Hey, sorry I what I say is obvious for you .
If I understood your problem correctly, it is strictly equivalent to this
one :
http://postgresql.1045698.n5.nabble.com/Count-of-records-in-a-row-td5775363.html
there is a postgres trick to solve this problem :
what you want is essentially generate a unique group_id,
but one that depends of an order of row not defined in the group.
The solution
is to generate a row number by the order you want , then a row number by
the group ,
then a subtraction of the 2 row number gives you an unique id per group.

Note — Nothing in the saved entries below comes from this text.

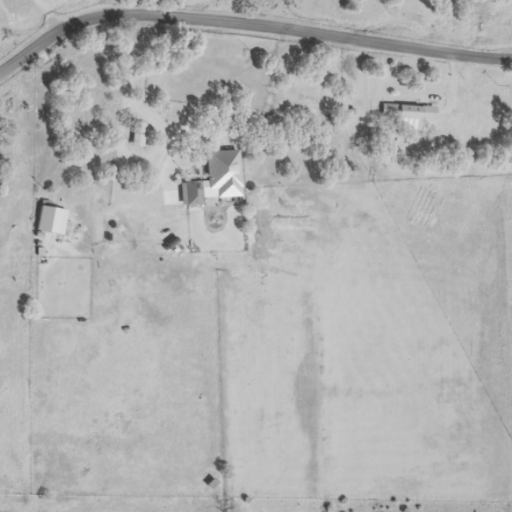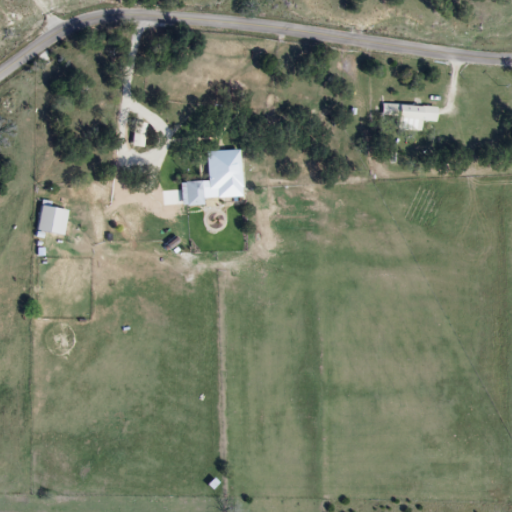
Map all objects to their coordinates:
road: (249, 32)
building: (404, 116)
building: (221, 173)
building: (189, 193)
building: (50, 221)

The cost is that you have to use 2 windows function., hence 2 scans I guess.
Cheers,
Rémi-C
2014-09-21 17:51 GMT+02:00 Andrew Gierth and...@tao11.riddles.org.uk:
Pavel == Pavel Stehule pavel.steh...@gmail.com writes:
Pavel Hi
Pavel I tried to solve following task:
Pavel I have a table
Pavel start, reason, km
Pavel =
Pavel 2014-01-01 08:00:00, private, 10
Pavel 2014-01-01 09:00:00, commerc, 20
Pavel 2014-01-01 10:00:00, commerc, 20
Pavel 2014-01-01 11:00:00, private, 8
Pavel and I would reduce these rows to
Pavel 2014-01-01 08:00:00, private, 10
Pavel 2014-01-01 09:00:00, commerc, 20 + 20 = 40
Pavel 2014-01-01 11:00:00, private, 8
Pavel It is relative hard to it now with SQL only.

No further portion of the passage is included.